(Aim of the exercise)
Your answer must be the lines from the start of the records through the line with "виявлення несправностей. Ми починаємо з", exactly as written, without the pictures.

(Data shown)
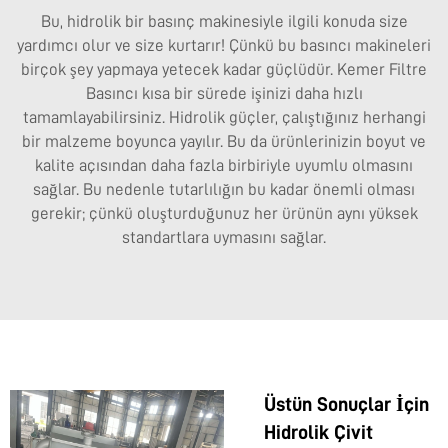
Bu, hidrolik bir basınç makinesiyle ilgili konuda size
yardımcı olur ve size kurtarır! Çünkü bu basıncı makineleri
birçok şey yapmaya yetecek kadar güçlüdür.
Kemer Filtre
Basıncı
kısa bir sürede işinizi daha hızlı
tamamlayabilirsiniz. Hidrolik güçler, çalıştığınız herhangi
bir malzeme boyunca yayılır. Bu da ürünlerinizin boyut ve
kalite açısından daha fazla birbiriyle uyumlu olmasını
sağlar. Bu nedenle tutarlılığın bu kadar önemli olması
gerekir; çünkü oluşturduğunuz her ürünün aynı yüksek
standartlara uymasını sağlar.
Üstün Sonuçlar İçin
Hidrolik Çivit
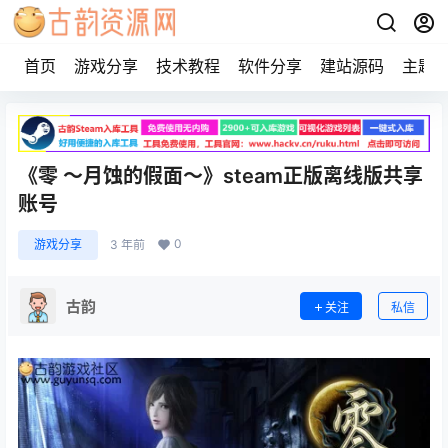
首页
游戏分享
技术教程
软件分享
建站源码
主题
《零 ～月蚀的假面～》steam正版离线版共享
账号
0
游戏分享
3 年前
古韵
关注
私信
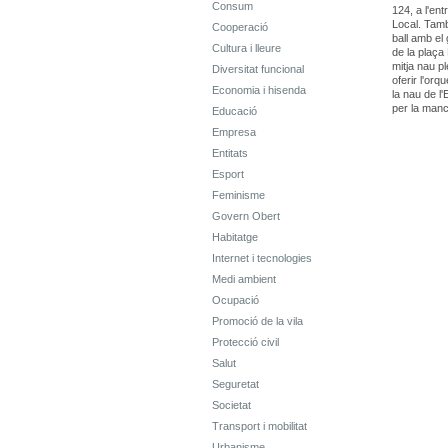
Consum
124, a l'ent
Local. Tamb
Cooperació
ball amb el
Cultura i lleure
de la plaça
mitja nau p
Diversitat funcional
oferir l'or
Economia i hisenda
la nau de l
per la manc
Educació
Empresa
Entitats
Esport
Feminisme
Govern Obert
Habitatge
Internet i tecnologies
Medi ambient
Ocupació
Promoció de la vila
Protecció civil
Salut
Seguretat
Societat
Transport i mobilitat
Urbanisme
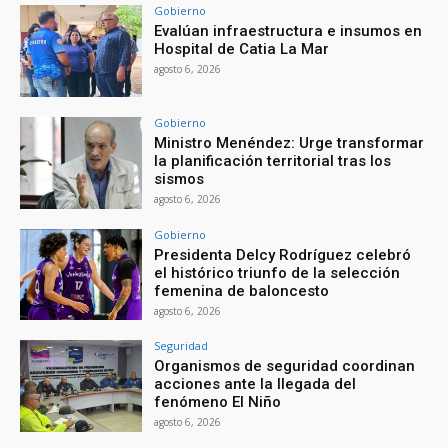
Gobierno
Evalúan infraestructura e insumos en
Hospital de Catia La Mar
agosto 6, 2026
Gobierno
Ministro Menéndez: Urge transformar
la planificación territorial tras los
sismos
agosto 6, 2026
Gobierno
Presidenta Delcy Rodríguez celebró
el histórico triunfo de la selección
femenina de baloncesto
agosto 6, 2026
Seguridad
Organismos de seguridad coordinan
acciones ante la llegada del
fenómeno El Niño
agosto 6, 2026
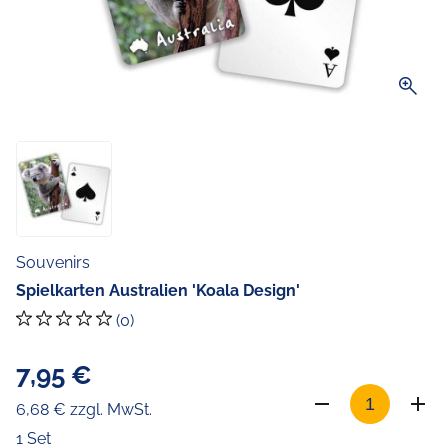
zoom_in
Souvenirs
Spielkarten Australien 'Koala Design'
(0)
7,95 €
6,68 € zzgl. MwSt.
1 Set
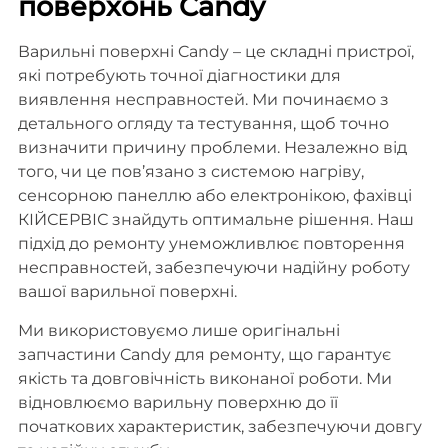
поверхонь Candy
Варильні поверхні Candy – це складні пристрої,
які потребують точної діагностики для
виявлення несправностей. Ми починаємо з
детального огляду та тестування, щоб точно
визначити причину проблеми. Незалежно від
того, чи це пов’язано з системою нагріву,
сенсорною панеллю або електронікою, фахівці
КІЙСЕРВІС знайдуть оптимальне рішення. Наш
підхід до ремонту унеможливлює повторення
несправностей, забезпечуючи надійну роботу
вашої варильної поверхні.
Ми використовуємо лише оригінальні
запчастини Candy для ремонту, що гарантує
якість та довговічність виконаної роботи. Ми
відновлюємо варильну поверхню до її
початкових характеристик, забезпечуючи довгу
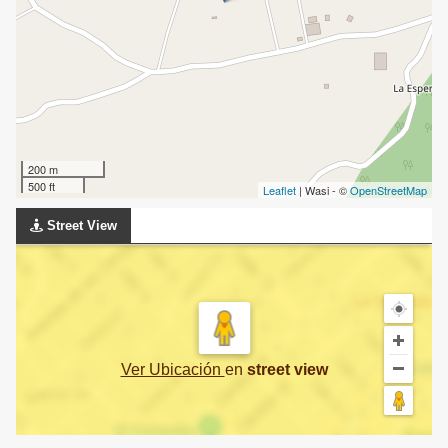
200 m
500 ft
Leaflet
| Wasi - ©
OpenStreetMap
Street View
Ver Ubicación
en
street view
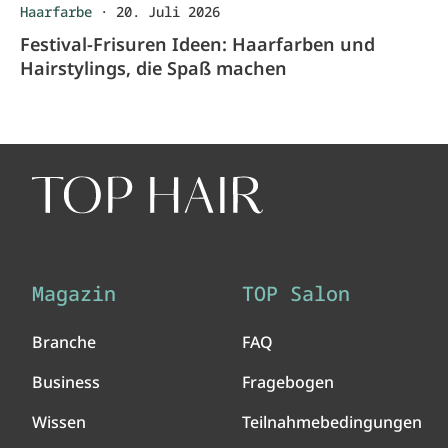
Haarfarbe
·
20. Juli 2026
Festival-Frisuren Ideen: Haarfarben und
Hairstylings, die Spaß machen
Magazin
TOP Salon
Branche
FAQ
Business
Fragebogen
Wissen
Teilnahmebedingungen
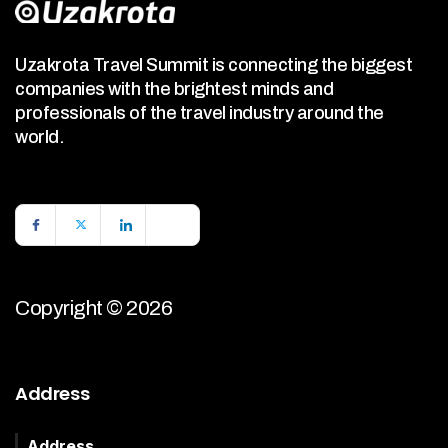
Uzakrota Travel Summit is connecting the biggest
companies with the brightest minds and
professionals of the travel industry around the
world.
Copyright © 2026
Address
Address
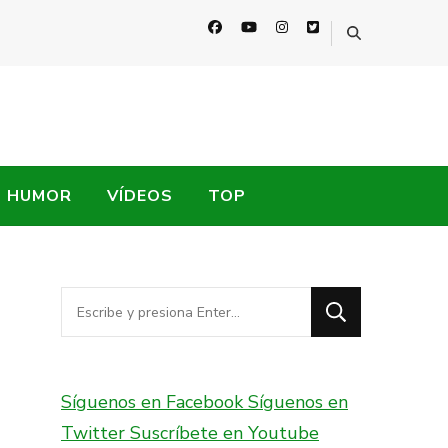
HUMOR
VÍDEOS
TOP
¿Buscas
algo?
Síguenos en Facebook
Síguenos en
Twitter
Suscríbete en Youtube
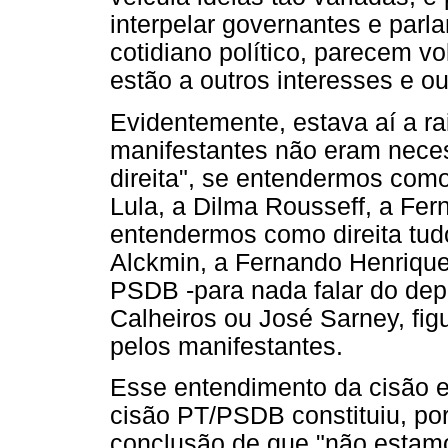
interpelar governantes e parl
cotidiano político, parecem vo
estão a outros interesses e ou
Evidentemente, estava aí a ra
manifestantes não eram nece
direita", se entendermos como
Lula, a Dilma Rousseff, a Fer
entendermos como direita tud
Alckmin, a Fernando Henriqu
PSDB -para nada falar do dep
Calheiros ou José Sarney, fi
pelos manifestantes.
Esse entendimento da cisão e
cisão PT/PSDB constituiu, por
conclusão de que "não estam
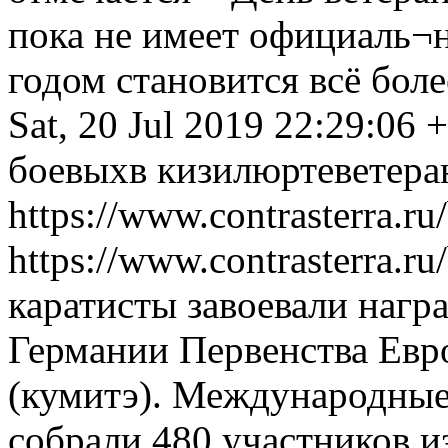
пока не имеет официаль¬н
годом становится всё бол
Sat, 20 Jul 2019 22:29:06 
боевых
в кизилюрте
ветера
https://www.contrasterra.r
https://www.contrasterra.r
каратисты завоевали нагр
Германии Первенства Ев
(кумитэ). Международные
собрали 480 участников и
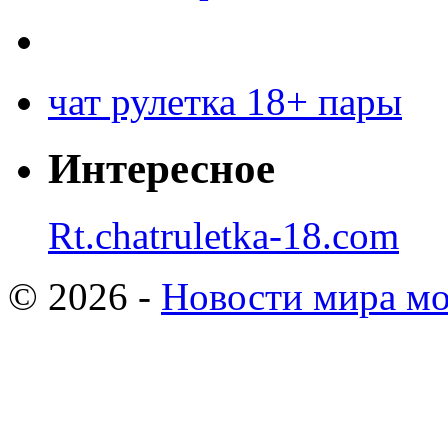
чат рулетка 18+ пары
Интересное
Rt.chatruletka-18.com
© 2026 -
Новости мира мо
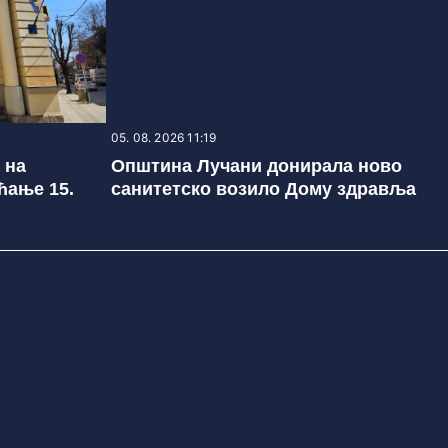
05. 08. 2026 11:19
 на
Општина Лучани донирала ново
ћање 15.
санитетско возило Дому здравља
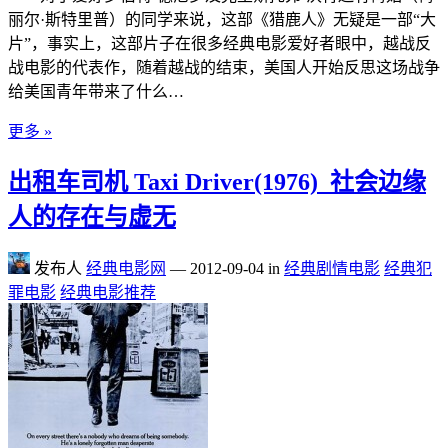
丽尔·斯特里普）的同学来说，这部《猎鹿人》无疑是一部“大
片”，事实上，这部片子在很多经典电影爱好者眼中，越战反
战电影的代表作，随着越战的结束，美国人开始反思这场战争
给美国青年带来了什么…
更多 »
出租车司机 Taxi Driver(1976)_社会边缘
人的存在与虚无
发布人
经典电影网
—
2012-09-04
in
经典剧情电影
经典犯
罪电影
经典电影推荐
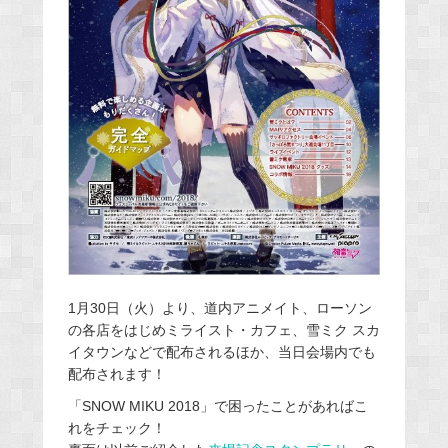
1月30日（火）より、道内アニメイト、ローソン
の各店をはじめミライスト・カフェ、雪ミク スカ
イタウンなどで配布されるほか、当日会場内でも
配布されます！
「SNOW MIKU 2018」で困ったことがあればこ
れをチェック！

(Result for this exercise)
Bu, hidrolik bir basınç makinesiyle ilgili konuda size
yardımcı olur ve size kurtarır! Çünkü bu basıncı makineleri
birçok şey yapmaya yetecek kadar güçlüdür.
Kemer Filtre
Basıncı
kısa bir sürede işinizi daha hızlı
tamamlayabilirsiniz. Hidrolik güçler, çalıştığınız herhangi
bir malzeme boyunca yayılır. Bu da ürünlerinizin boyut ve
kalite açısından daha fazla birbiriyle uyumlu olmasını
sağlar. Bu nedenle tutarlılığın bu kadar önemli olması
gerekir; çünkü oluşturduğunuz her ürünün aynı yüksek
standartlara uymasını sağlar.
Üstün Sonuçlar İçin
Hidrolik Çivit
首页
游戏分享
技术教程
软件分享
建站源码
主题
《零 ～月蚀的假面～》steam正版离线版共享
账号
0
游戏分享
3 年前
古韵
关注
私信
Consum
124, a l'ent
Local. Tamb
Cooperació
ball amb el
Cultura i lleure
de la plaça
mitja nau p
Diversitat funcional
oferir l'or
Economia i hisenda
la nau de l
per la manc
Educació
Empresa
Entitats
Esport
Feminisme
Govern Obert
Habitatge
Internet i tecnologies
Medi ambient
Ocupació
Promoció de la vila
Protecció civil
Salut
Seguretat
Societat
Transport i mobilitat
Urbanisme
Gobierno
Evalúan infraestructura e insumos en
Hospital de Catia La Mar
agosto 6, 2026
Gobierno
Ministro Menéndez: Urge transformar
la planificación territorial tras los
sismos
agosto 6, 2026
Gobierno
Presidenta Delcy Rodríguez celebró
el histórico triunfo de la selección
femenina de baloncesto
agosto 6, 2026
Seguridad
Organismos de seguridad coordinan
acciones ante la llegada del
fenómeno El Niño
agosto 6, 2026
zoom_in
Souvenirs
Spielkarten Australien 'Koala Design'
(0)
7,95 €
6,68 € zzgl. MwSt.
1 Set
поверхонь Candy
Варильні поверхні Candy – це складні пристрої,
які потребують точної діагностики для
виявлення несправностей. Ми починаємо з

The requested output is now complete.